Dugher also referenced the comments of John Whittingdale the current Minister for State for Media and Data, who comparing an academic study into the link between advertising and betting, with Whittingdale stating: “it did not establish a causal link between exposure to advertising and the development of problem gambling.”
The comments and views of Dugher, echoing those of the membership of the BGC come about after a considerable groundswell of support for restricting the advertising of betting companies in sport.
Dugher also mentions the proactive measures the Betting and Gaming Council have made in this regard, including the high profile move for their members to introduce the pre 9pm watershed whistle-to-whistle ban on TV betting commercials from five minutes before a match starts until five minutes after it ends.
Certainly if the ability for gambling companies to advertise on football matches, teams and competitions, it will have an adverse effect on the finances of the sport, right down to grass roots level.
Indeed, Rick Parry the Chairman of the English Football League recently stated: “It is no secret that lots of clubs have been under immense financial strain, so it’s no overstatement to say that the ongoing support of sponsors and partners has been integral to many clubs’ survival this year more than ever, particularly in the absence of bespoke financial support from the government that was afforded to near enough every sport apart from professional football.”
In light of the EFL’s and Parry’s concerns, the EFL also asked Professor Ian McHale of the University of Liverpool to carry out his own research into the link between gambling companies involvement with football clubs, fuelling the take up of betting by football supporters.
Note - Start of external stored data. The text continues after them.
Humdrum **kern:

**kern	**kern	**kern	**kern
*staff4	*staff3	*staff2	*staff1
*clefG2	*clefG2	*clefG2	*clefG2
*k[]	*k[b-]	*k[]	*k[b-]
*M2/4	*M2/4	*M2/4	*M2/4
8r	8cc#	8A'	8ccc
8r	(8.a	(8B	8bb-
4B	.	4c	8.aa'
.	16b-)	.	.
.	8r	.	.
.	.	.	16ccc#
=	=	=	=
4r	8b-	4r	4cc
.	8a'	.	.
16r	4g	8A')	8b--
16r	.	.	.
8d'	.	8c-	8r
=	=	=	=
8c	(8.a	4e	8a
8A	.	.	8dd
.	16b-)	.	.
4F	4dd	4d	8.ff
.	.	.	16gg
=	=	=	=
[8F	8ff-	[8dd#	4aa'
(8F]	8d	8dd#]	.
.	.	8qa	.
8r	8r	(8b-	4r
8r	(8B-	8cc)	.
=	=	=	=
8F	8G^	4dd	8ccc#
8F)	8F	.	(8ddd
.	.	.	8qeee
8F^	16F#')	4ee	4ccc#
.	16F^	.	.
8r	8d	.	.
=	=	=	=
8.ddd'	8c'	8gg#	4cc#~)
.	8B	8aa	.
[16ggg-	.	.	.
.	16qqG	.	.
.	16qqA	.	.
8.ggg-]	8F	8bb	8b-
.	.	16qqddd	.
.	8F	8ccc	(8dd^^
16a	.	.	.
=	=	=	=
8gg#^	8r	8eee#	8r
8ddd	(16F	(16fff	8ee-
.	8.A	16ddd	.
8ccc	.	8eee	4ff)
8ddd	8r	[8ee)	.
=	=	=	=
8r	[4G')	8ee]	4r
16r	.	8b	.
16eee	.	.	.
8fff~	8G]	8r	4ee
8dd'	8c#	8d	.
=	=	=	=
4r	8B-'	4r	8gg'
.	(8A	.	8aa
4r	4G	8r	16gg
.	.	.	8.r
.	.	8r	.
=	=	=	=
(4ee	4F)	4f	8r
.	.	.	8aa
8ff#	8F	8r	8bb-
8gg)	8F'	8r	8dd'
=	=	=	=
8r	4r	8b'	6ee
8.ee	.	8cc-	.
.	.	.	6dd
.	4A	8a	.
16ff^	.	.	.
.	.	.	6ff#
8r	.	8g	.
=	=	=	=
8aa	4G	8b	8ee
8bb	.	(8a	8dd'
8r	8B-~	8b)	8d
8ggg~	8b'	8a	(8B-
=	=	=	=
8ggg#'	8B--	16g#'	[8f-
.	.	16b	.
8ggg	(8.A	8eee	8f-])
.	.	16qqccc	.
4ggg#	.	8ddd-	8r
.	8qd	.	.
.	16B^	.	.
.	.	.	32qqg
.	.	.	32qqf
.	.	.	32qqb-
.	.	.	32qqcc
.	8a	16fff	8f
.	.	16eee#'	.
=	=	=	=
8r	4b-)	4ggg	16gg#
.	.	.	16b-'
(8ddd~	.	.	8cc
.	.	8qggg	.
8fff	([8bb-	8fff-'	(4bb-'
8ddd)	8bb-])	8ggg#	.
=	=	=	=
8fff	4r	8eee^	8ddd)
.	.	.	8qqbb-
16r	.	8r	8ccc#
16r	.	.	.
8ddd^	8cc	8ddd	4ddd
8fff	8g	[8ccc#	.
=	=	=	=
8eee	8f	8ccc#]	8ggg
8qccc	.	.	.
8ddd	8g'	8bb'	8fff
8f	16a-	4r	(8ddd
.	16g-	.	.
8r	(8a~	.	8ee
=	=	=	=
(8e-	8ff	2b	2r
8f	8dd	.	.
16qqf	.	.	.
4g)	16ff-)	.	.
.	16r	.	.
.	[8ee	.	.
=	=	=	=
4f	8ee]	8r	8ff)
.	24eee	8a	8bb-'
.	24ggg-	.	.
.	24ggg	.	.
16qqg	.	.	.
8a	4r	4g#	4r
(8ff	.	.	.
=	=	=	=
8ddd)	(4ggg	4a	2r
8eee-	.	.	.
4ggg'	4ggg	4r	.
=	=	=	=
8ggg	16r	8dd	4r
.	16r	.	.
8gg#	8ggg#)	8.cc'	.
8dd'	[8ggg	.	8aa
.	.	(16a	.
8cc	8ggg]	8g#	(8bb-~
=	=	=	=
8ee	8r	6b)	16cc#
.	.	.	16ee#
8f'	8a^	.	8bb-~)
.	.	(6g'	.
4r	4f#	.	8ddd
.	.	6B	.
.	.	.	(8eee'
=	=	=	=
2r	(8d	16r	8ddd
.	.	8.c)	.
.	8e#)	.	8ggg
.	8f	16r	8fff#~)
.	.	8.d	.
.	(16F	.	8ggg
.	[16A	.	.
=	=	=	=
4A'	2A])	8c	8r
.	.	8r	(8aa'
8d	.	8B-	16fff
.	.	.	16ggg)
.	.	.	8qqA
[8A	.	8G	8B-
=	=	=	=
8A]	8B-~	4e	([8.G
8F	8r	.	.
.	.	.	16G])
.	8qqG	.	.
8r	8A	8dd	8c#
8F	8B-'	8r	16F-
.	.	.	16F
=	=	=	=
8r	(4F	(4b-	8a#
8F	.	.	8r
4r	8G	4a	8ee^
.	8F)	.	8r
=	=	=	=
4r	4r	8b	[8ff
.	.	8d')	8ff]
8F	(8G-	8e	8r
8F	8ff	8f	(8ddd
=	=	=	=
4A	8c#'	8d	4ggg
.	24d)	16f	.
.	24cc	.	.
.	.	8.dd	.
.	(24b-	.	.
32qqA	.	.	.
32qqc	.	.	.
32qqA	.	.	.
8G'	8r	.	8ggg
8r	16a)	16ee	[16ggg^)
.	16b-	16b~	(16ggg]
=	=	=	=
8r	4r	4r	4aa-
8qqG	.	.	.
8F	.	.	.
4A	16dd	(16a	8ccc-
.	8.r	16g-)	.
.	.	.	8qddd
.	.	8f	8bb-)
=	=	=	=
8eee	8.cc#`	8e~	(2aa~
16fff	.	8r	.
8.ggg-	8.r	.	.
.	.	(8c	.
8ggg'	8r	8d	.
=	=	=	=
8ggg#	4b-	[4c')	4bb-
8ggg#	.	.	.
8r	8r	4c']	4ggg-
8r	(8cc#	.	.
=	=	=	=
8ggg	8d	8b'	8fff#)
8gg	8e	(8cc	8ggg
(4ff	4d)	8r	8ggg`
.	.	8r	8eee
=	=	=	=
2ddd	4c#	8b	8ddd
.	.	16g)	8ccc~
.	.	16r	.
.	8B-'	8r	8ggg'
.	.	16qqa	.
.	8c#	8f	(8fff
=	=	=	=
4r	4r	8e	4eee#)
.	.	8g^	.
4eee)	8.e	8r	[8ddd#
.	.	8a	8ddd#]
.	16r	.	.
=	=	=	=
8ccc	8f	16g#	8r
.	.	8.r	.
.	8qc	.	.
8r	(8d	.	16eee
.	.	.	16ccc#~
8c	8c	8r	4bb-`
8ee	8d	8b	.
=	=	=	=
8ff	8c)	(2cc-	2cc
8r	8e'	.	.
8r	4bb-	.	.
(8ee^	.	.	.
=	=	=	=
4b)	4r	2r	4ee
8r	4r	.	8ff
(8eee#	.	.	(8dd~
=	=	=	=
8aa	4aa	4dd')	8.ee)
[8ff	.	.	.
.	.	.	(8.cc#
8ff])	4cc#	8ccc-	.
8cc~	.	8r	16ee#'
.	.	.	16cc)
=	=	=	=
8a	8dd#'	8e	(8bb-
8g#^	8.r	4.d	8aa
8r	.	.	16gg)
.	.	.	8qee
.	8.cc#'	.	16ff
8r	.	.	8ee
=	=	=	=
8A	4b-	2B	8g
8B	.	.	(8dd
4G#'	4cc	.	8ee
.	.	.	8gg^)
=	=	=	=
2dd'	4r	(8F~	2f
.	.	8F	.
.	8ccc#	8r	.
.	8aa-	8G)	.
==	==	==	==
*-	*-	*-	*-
Unsurprisingly McHale did not find any evidence when his study was published.
Certainly, Dugher, the BGC and all operators that are licensed to operate in the UK have real concerns that the advertising of their products is possibly soon to be curtailed. They are right in taking these views, as the gambling industry continues to be portrayed as the next Tobacco Industry, certainly as far as some sections of the main stream media are concerned.